Data records START

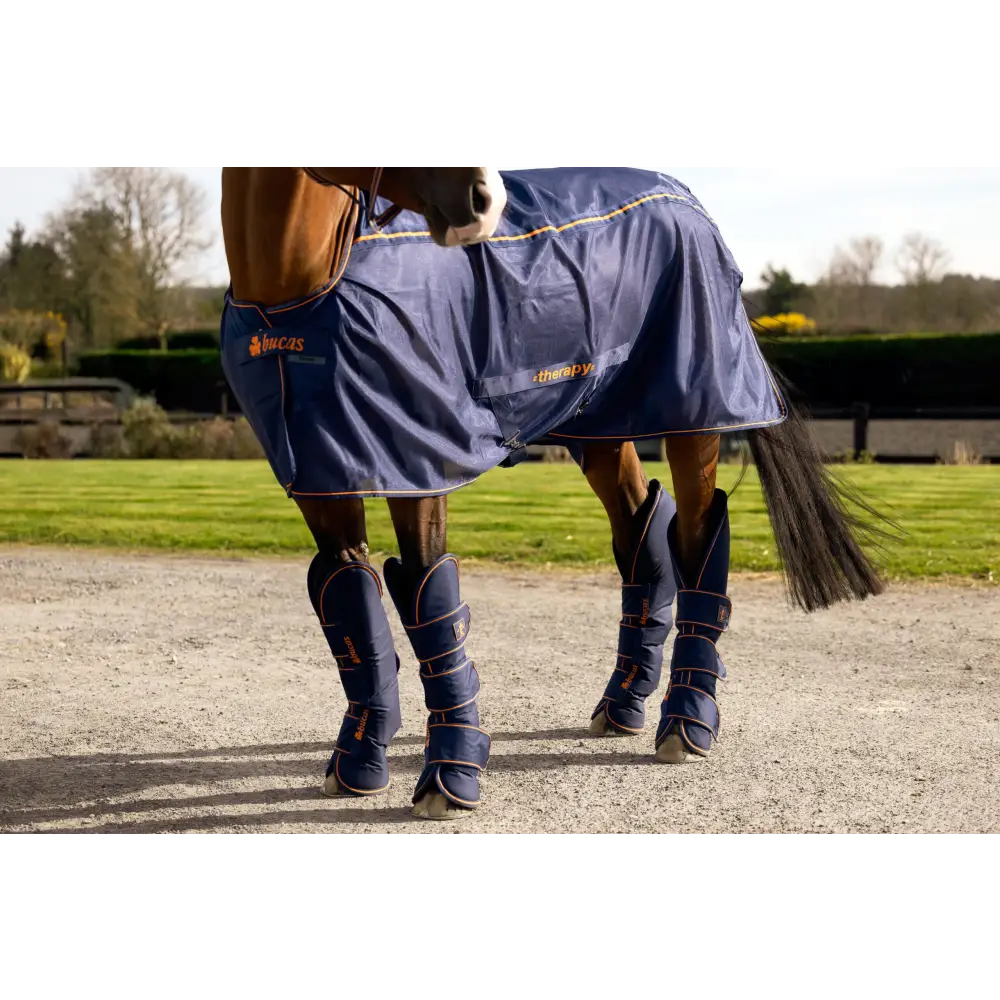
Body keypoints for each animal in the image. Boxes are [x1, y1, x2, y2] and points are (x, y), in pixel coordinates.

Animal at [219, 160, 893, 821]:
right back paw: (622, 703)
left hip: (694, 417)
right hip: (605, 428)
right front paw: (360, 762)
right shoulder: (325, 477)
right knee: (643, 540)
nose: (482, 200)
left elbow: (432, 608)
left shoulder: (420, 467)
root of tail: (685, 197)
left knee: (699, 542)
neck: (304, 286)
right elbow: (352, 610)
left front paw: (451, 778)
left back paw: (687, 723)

Data records END

### [Activity]
Give back the full listing exactly as written, only without its pictures.

### [Expected answer]
Body keypoints for each animal in the image. Boxes are [x1, y1, x2, y2] and points are (x, y), in pixel coordinates.

Animal at [219, 160, 893, 821]:
right back paw: (622, 703)
left hip: (694, 417)
right hip: (605, 428)
right front paw: (360, 762)
right shoulder: (325, 477)
right knee: (643, 540)
nose: (482, 200)
left elbow: (432, 608)
left shoulder: (420, 467)
root of tail: (685, 197)
left knee: (699, 542)
neck: (304, 286)
right elbow: (352, 610)
left front paw: (451, 778)
left back paw: (687, 723)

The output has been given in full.